Text section:
Another way of constructing the characteristic sequence is given by the following result. For each $a \in \A$, define the morphism $\tau_a$ by $\tau_a(a) = a$ and $\tau_a(b) = ab$ for $b \in \A \setminus \{a\}$.
\begin{theorem}[Risley-Zamboni \cite{rz}]\label{rzthm2}
Let $X$ be an AR subshift and let $(i_n)$ be its index sequence. For each $a \in \A$, the characteristic sequence $(c_n)$ of $X$ is given by
$$
\lim_{n \rightarrow \infty} \tau_{i_1} \circ \cdots \circ \tau_{i_n} (a).
$$
\end{theorem}
That is, the characteristic sequence admits an $S$-adic representation where the underlying morphisms are given by $\{ \tau_a : a \in \A \}$ and they are iterated in an order dictated by the index sequence.

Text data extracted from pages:
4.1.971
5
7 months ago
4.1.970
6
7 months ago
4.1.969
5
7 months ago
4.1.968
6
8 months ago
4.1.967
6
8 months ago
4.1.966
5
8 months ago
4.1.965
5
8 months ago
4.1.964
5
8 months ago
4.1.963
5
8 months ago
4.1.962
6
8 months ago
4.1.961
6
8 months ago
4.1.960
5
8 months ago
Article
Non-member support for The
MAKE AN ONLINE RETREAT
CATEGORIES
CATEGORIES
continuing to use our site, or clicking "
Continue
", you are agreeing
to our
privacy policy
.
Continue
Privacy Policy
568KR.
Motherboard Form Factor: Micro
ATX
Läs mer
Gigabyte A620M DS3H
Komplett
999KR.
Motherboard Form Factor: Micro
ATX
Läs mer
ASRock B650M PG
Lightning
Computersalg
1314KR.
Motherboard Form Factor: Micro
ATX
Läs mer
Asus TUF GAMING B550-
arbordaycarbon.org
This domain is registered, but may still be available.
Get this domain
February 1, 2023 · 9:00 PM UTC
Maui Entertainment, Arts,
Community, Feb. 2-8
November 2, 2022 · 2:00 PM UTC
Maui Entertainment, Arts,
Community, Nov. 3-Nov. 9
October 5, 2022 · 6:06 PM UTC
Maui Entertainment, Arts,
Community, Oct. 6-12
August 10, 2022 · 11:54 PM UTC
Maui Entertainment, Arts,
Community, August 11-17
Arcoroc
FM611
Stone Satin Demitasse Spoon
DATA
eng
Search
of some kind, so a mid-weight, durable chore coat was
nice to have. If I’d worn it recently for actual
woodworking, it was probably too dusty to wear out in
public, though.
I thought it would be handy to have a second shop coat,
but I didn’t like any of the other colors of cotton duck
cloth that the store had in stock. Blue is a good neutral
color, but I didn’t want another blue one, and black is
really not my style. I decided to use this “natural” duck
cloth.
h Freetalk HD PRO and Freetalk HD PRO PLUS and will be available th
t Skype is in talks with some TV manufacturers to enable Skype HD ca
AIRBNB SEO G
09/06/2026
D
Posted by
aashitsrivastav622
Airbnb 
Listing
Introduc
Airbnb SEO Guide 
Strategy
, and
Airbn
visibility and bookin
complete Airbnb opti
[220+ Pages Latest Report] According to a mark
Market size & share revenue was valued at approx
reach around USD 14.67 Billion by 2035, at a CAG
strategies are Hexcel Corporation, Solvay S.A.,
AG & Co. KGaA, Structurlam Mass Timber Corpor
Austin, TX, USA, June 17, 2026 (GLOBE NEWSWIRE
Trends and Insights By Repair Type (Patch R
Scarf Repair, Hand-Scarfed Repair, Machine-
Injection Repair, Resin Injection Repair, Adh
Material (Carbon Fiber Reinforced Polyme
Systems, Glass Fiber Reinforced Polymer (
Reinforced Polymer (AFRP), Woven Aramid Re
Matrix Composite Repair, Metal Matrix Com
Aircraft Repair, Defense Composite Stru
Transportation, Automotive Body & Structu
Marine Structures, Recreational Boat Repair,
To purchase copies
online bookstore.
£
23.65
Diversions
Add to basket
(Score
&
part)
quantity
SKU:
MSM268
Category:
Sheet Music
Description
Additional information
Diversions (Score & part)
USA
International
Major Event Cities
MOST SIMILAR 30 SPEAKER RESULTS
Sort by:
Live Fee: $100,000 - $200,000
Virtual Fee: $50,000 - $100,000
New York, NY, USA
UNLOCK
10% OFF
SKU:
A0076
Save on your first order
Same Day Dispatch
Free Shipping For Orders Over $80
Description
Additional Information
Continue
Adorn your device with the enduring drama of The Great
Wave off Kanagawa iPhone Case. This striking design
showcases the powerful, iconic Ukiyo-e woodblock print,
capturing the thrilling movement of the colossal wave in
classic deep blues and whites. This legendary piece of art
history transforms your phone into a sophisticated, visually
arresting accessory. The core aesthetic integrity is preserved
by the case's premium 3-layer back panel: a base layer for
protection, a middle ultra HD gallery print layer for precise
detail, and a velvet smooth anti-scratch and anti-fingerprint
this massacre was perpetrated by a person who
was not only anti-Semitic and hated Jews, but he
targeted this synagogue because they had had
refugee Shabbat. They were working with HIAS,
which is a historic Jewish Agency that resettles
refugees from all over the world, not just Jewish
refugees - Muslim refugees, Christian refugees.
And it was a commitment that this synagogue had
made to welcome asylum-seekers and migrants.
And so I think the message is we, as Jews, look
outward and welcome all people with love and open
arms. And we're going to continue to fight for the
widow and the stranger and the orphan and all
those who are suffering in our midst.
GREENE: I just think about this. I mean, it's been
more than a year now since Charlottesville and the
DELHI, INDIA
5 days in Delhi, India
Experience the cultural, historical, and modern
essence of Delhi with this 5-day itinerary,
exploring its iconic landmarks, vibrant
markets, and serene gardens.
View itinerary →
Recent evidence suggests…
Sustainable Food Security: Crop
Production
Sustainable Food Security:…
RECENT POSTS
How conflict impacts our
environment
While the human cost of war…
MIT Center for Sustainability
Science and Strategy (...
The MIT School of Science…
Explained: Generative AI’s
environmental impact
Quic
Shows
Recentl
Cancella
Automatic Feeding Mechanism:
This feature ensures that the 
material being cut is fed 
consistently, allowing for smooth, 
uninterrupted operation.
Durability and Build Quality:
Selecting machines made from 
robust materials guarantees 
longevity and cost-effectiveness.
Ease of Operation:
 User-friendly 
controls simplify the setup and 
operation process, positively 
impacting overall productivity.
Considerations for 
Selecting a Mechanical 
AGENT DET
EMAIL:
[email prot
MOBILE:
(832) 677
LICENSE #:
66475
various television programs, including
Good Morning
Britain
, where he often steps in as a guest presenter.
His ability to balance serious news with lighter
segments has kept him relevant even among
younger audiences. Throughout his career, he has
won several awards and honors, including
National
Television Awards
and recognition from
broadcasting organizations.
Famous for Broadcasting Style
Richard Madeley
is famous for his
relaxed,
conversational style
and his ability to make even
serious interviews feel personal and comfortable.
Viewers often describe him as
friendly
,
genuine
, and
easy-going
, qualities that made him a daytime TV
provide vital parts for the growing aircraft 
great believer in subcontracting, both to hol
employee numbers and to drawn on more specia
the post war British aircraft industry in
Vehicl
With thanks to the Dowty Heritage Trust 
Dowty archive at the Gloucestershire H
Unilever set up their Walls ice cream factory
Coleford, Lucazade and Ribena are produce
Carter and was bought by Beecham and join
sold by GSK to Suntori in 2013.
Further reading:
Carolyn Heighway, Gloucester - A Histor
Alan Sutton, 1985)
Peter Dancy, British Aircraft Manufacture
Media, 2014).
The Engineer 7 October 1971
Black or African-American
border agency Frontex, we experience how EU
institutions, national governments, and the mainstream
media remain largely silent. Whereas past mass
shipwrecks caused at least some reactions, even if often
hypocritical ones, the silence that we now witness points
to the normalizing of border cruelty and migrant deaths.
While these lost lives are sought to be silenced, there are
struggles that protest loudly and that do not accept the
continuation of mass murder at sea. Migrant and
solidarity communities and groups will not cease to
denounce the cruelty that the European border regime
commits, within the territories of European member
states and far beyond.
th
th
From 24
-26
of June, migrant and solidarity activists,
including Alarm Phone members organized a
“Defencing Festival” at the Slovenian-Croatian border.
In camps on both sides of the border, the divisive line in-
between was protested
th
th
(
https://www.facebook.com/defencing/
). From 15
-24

The task: Please rewrite the stretch of the passage on characteristic sequences from "Another way of" through "the index sequence.", renaming "index sequence" to "directive sequence".

Output of the task:
Another way of constructing the characteristic sequence is given by the following result. For each $a \in \A$, define the morphism $\tau_a$ by $\tau_a(a) = a$ and $\tau_a(b) = ab$ for $b \in \A \setminus \{a\}$.
\begin{theorem}[Risley-Zamboni \cite{rz}]\label{rzthm2}
Let $X$ be an AR subshift and let $(i_n)$ be its directive sequence. For each $a \in \A$, the characteristic sequence $(c_n)$ of $X$ is given by
$$
\lim_{n \rightarrow \infty} \tau_{i_1} \circ \cdots \circ \tau_{i_n} (a).
$$
\end{theorem}
That is, the characteristic sequence admits an $S$-adic representation where the underlying morphisms are given by $\{ \tau_a : a \in \A \}$ and they are iterated in an order dictated by the directive sequence.